Fair enough, even subject to broad interpretation.


Seller warrants above puppy for one (1) year from date of birth, against genetic defects rendering it unfit as a pet. The defect must be of a true genetic nature and not environmentally induced in any way. Should genetically caused death occur within the first year, a necropsy is required and all supporting documentation must be provided upon request. Any and all documentation for all above stated reasons must be available upon request and subject to review by seller's vet.

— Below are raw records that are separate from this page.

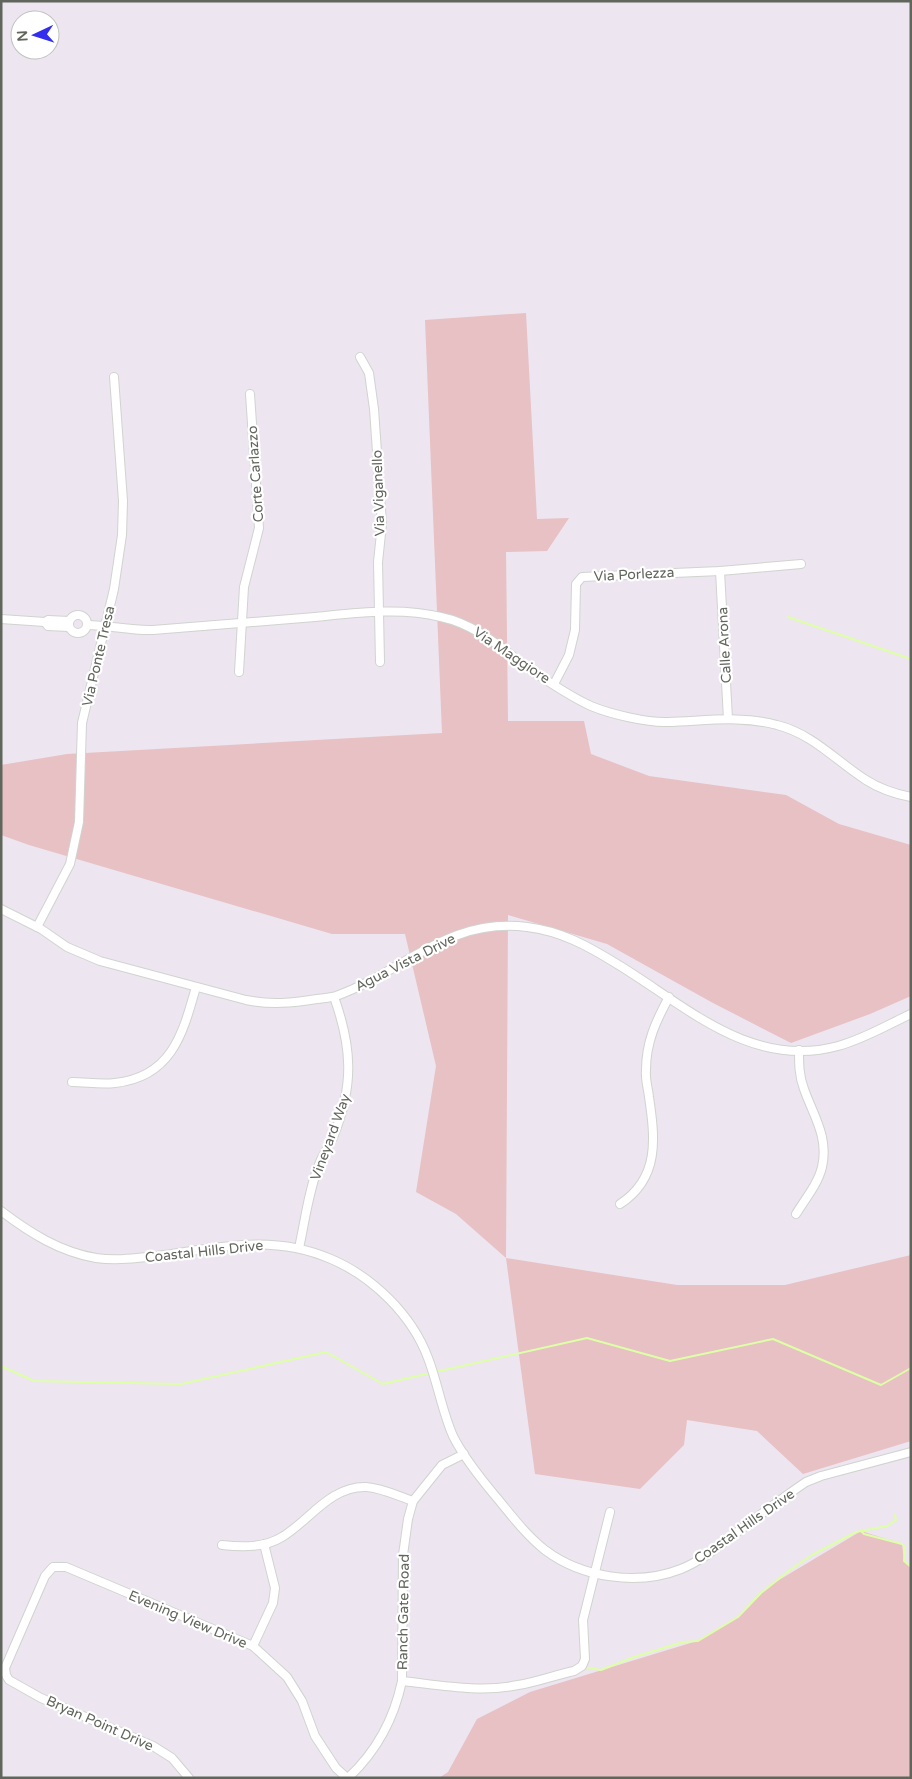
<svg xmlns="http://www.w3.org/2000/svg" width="912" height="1779" font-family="'Varela Round',sans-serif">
	<rect width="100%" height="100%" fill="#ede5f0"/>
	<g fill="#e7c1c3">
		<polygon points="526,313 537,519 569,518 547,551 506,552 508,721 584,721 591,754 649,776 786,795 839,824 911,845 911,996 870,1014 791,1043 713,1003 607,944 508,915 506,1258 677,1285 785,1285 911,1255 911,1441 803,1474 757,1431 687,1420 684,1445 640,1489 535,1474 506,1258 456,1214 416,1192 436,1066 405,934 332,934 29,845 1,835 1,765 67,754 442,733 425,320"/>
		<polygon points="861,1531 902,1544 904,1561 911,1567 911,1778 439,1778 448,1772 477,1719 530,1692 697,1641 738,1617 769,1586"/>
	</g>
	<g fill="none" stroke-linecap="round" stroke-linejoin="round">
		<g stroke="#ddffa6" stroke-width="2">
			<polyline points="788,617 911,659"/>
			<polyline points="1,1366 34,1381 181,1384 326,1352 383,1384 430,1373"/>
			<polyline points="435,1372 587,1338 670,1361 773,1339 881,1385 911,1368"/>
			<polyline points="861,1531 864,1534 902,1544 905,1547 904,1561 911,1567"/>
			<polyline points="584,1667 601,1670 634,1657 683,1642 698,1641 738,1617 761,1593 790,1570 812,1555 856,1532 887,1526 896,1520 895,1515"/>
		</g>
		<defs>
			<g id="minor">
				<polyline points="360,357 369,373 374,409 382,524 378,562 380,662"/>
				<polyline points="720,571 728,719"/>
				<circle cx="78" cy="624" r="9"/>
				<polyline points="1,619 45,622"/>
				<path d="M 87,625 C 109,625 131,631 153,630 C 207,626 261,621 315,617 C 356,613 400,607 441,617 C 474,624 498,645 524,665 C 544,679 569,696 591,706 C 610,714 648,723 668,722 C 705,721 741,715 777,725 C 813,734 836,761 866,780 C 880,789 895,794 911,797"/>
				<polyline points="69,627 48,626 45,622 48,620 69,621"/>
				<polyline points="239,672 244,587 259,528 250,394"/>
				<polyline points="554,684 569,655 575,630 576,584 582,577 720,571 801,564"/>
				<path d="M 1,909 L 41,929 L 67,947 L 100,961 L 246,1000 C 271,1005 292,1003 317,999 C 323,998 330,998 336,996 C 403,972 448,917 527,927 C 561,931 588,946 617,964 C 685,1005 751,1070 838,1046 C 864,1039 887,1025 911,1014"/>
				<polyline points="37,927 70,864 79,822 82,723 114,589 122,535 123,501 114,377"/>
				<path d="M 72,1082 C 86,1082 101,1085 115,1083 C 172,1077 183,1033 196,987"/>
				<path d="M 620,1204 C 660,1178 655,1138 649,1097 C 648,1088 645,1079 646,1070 C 646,1042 656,1021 669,997"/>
				<path d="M 1,1211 C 30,1233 60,1252 96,1258 C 117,1261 136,1258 157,1256 C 217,1248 272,1233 331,1259 C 373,1277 412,1315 428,1358 C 438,1384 442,1411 453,1436 C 464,1458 481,1479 497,1498 C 512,1516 526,1535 545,1550 C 582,1578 638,1586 681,1569 C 701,1561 719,1546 736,1533 C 759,1516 782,1498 806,1482 L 821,1476 L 911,1452"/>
				<path d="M 796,1214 C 805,1199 818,1184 822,1167 C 829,1137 813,1115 804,1089 C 799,1076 799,1064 799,1050"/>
				<path d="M 299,1248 C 305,1221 309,1188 320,1162 C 324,1153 330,1144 334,1135 C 354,1085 352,1047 334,997"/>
				<path d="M 222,1545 C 242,1547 264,1548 282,1537 C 309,1521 330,1486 366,1487 C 382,1488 398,1496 413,1501"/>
				<polyline points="253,1646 273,1603 275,1588 264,1544"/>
				<path d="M 402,1681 C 440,1685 480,1693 518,1685 C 537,1682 555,1675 574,1671 L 582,1666 L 585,1659 L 583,1620 L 610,1512"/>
				<polyline points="189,1778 172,1758 153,1746 41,1698 9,1680 6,1675 5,1668 45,1576 53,1567 66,1567 253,1646 287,1677 302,1701 315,1736 336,1768 347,1778"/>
				<path d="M 348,1778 C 377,1751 394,1719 402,1681 L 403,1555 L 408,1519 L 413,1501 L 442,1465 L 464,1454"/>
			</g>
		</defs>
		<use href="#minor" stroke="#d0d4ce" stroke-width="10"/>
		<use href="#minor" stroke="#fff" stroke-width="8"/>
	</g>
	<g text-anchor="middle" stroke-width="4.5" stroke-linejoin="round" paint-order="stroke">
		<g font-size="14" fill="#61665d" stroke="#fff">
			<text transform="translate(255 474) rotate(-94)" y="5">Corte Carlazzo</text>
			<text transform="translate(378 493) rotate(-92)" y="5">Via Viganello</text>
			<text transform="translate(634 574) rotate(-3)" y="5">Via Porlezza</text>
			<text transform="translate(724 645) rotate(-93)" y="5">Calle Arona</text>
			<text transform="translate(512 655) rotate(34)" y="5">Via Maggiore</text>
			<text transform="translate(98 656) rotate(-77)" y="5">Via Ponte Tresa</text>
			<text transform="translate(405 962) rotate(-27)" y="5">Agua Vista Drive</text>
			<text transform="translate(330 1137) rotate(-70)" y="5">Vineyard Way</text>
			<text transform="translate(204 1251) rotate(-6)" y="5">Coastal Hills Drive</text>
			<text transform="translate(744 1526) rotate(-35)" y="5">Coastal Hills Drive</text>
			<text transform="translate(403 1612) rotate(-89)" y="5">Ranch Gate Road</text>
			<text transform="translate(188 1619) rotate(23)" y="5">Evening View Drive</text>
			<text transform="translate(100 1723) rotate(24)" y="5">Bryan Point Drive</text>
		</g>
	</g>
	<rect width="912" height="1779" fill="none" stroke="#61665d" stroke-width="5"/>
	<g transform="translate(35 35) rotate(266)"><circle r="24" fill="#ffffff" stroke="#c0c2be"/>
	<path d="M0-4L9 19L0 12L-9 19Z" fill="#332eed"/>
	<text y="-8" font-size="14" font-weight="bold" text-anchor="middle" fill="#61665d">N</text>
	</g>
</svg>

This is a good one for escaping responsibility. First, many genetic problems do not become apparent in the first year. That short period alone is enough to identify the breeder as one you don't want to deal with. Also, in most cases of "genetically caused death" the buyer will have already expended considerable sums on veterinary care, usually exceeding the initial purchase price. Yet to recover the purchase price the buyer must undertake yet additional expense for a necropsy (usually unnecessary to the existence of the problem). Furthermore what does "genetically caused death" actually mean? Would it include clearly non-lethal conditions where the buyer elects to euthanize because there is no reasonable way of attaining quality of life, including where the costs are simply very high? The buyer also should be aware that the seller can find "support" to make claims that almost any genetic condition was environmentally caused. The buyer is in a very poor position to "prove" genetic origin.

Last edited by Wylie's Mom; 03-26-2011 at 01:52 PM.